PROVIDED ENTRIES

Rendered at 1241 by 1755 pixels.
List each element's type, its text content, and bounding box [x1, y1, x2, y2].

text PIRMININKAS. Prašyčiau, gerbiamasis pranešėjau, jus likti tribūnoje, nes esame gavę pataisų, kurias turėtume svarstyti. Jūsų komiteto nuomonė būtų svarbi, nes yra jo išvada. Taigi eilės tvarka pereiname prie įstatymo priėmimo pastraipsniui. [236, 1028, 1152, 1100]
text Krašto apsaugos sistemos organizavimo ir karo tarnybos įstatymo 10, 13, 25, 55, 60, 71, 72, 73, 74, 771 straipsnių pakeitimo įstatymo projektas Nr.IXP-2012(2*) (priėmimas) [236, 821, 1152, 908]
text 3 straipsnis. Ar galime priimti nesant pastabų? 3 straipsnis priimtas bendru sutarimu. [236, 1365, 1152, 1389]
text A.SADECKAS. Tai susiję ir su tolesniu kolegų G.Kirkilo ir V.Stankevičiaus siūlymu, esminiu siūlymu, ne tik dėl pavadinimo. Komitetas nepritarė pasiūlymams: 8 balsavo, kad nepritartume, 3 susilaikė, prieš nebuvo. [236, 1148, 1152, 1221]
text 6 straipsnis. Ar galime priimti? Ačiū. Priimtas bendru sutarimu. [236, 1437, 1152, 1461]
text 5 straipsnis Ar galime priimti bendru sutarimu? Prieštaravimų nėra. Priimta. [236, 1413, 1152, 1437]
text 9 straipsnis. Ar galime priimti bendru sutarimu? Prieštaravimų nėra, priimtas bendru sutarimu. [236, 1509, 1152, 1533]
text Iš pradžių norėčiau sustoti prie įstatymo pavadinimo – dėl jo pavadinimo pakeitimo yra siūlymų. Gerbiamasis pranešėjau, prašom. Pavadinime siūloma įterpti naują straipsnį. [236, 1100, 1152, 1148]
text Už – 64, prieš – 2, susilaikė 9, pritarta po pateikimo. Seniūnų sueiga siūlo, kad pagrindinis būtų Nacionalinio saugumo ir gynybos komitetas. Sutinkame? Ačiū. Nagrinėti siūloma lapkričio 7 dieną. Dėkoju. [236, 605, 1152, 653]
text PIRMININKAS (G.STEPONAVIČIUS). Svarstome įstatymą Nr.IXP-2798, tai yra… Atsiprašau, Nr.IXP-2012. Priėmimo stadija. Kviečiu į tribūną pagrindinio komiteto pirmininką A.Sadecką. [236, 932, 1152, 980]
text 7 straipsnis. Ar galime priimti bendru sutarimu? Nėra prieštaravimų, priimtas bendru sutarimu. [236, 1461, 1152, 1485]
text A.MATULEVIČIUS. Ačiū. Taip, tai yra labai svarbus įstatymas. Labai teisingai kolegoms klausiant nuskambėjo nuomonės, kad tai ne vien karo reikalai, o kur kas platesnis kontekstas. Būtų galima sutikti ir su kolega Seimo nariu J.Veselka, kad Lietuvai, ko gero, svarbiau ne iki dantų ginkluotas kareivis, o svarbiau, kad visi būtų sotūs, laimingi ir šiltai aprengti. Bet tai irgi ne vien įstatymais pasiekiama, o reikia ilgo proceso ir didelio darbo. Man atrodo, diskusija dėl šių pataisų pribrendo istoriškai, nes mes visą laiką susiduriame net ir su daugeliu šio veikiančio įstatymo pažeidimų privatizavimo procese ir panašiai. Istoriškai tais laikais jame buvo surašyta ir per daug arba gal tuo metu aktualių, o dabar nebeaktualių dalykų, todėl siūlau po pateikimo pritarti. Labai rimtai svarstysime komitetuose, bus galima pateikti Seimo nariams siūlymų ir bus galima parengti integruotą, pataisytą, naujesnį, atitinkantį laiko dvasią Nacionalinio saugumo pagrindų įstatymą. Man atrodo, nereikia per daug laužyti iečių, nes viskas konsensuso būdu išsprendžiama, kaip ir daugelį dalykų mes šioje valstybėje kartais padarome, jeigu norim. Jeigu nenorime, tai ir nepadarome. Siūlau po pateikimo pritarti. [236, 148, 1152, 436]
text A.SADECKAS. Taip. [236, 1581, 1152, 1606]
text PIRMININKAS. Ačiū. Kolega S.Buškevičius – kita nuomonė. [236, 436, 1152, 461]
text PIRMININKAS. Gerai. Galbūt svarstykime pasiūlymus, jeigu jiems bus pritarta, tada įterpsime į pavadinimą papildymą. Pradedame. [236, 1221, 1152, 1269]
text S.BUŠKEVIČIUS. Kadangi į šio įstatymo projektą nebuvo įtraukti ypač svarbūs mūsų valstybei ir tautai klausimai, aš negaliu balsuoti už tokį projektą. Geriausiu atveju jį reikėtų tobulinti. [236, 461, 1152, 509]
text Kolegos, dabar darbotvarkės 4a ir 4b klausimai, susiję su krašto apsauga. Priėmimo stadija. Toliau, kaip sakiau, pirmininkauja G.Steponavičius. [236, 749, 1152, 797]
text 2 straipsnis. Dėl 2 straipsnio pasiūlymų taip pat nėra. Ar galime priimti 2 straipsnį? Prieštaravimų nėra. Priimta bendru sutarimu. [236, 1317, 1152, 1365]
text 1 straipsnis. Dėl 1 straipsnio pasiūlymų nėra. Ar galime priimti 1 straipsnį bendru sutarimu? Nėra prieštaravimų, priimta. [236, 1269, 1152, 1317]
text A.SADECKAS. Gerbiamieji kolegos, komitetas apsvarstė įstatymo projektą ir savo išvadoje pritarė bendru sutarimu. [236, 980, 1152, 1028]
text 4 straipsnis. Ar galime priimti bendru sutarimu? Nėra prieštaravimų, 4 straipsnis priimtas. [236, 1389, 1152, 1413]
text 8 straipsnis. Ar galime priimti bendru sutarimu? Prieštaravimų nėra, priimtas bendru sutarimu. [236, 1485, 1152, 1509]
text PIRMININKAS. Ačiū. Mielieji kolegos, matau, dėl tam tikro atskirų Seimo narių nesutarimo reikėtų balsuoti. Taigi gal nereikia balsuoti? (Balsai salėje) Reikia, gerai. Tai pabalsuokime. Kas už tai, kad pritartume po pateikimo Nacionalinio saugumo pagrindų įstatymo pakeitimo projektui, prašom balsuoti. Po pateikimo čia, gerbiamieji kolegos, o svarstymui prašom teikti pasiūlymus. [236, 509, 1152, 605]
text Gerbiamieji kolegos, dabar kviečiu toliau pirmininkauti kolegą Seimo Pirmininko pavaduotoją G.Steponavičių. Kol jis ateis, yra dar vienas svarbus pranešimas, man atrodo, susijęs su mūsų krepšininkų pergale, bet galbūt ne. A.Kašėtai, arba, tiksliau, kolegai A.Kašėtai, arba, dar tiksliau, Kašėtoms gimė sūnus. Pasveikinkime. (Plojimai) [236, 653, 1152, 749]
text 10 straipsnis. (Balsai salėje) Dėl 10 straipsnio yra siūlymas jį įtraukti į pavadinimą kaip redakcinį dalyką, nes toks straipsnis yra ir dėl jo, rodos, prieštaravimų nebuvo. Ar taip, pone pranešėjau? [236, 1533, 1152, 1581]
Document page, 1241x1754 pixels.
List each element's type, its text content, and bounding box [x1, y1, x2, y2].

WHAT TO PRODUCE
Copy out the lines verbatim, from the line containing "text PIRMININKAS. Prašyčiau, gerbiamasis" through the line containing "text A.SADECKAS. Tai susiję", both included.

OUTPUT FOR THIS EXERCISE
text PIRMININKAS. Prašyčiau, gerbiamasis pranešėjau, jus likti tribūnoje, nes esame gavę pataisų, kurias turėtume svarstyti. Jūsų komiteto nuomonė būtų svarbi, nes yra jo išvada. Taigi eilės tvarka pereiname prie įstatymo priėmimo pastraipsniui. [236, 1028, 1152, 1100]
text Krašto apsaugos sistemos organizavimo ir karo tarnybos įstatymo 10, 13, 25, 55, 60, 71, 72, 73, 74, 771 straipsnių pakeitimo įstatymo projektas Nr.IXP-2012(2*) (priėmimas) [236, 821, 1152, 908]
text 3 straipsnis. Ar galime priimti nesant pastabų? 3 straipsnis priimtas bendru sutarimu. [236, 1365, 1152, 1389]
text A.SADECKAS. Tai susiję ir su tolesniu kolegų G.Kirkilo ir V.Stankevičiaus siūlymu, esminiu siūlymu, ne tik dėl pavadinimo. Komitetas nepritarė pasiūlymams: 8 balsavo, kad nepritartume, 3 susilaikė, prieš nebuvo. [236, 1148, 1152, 1221]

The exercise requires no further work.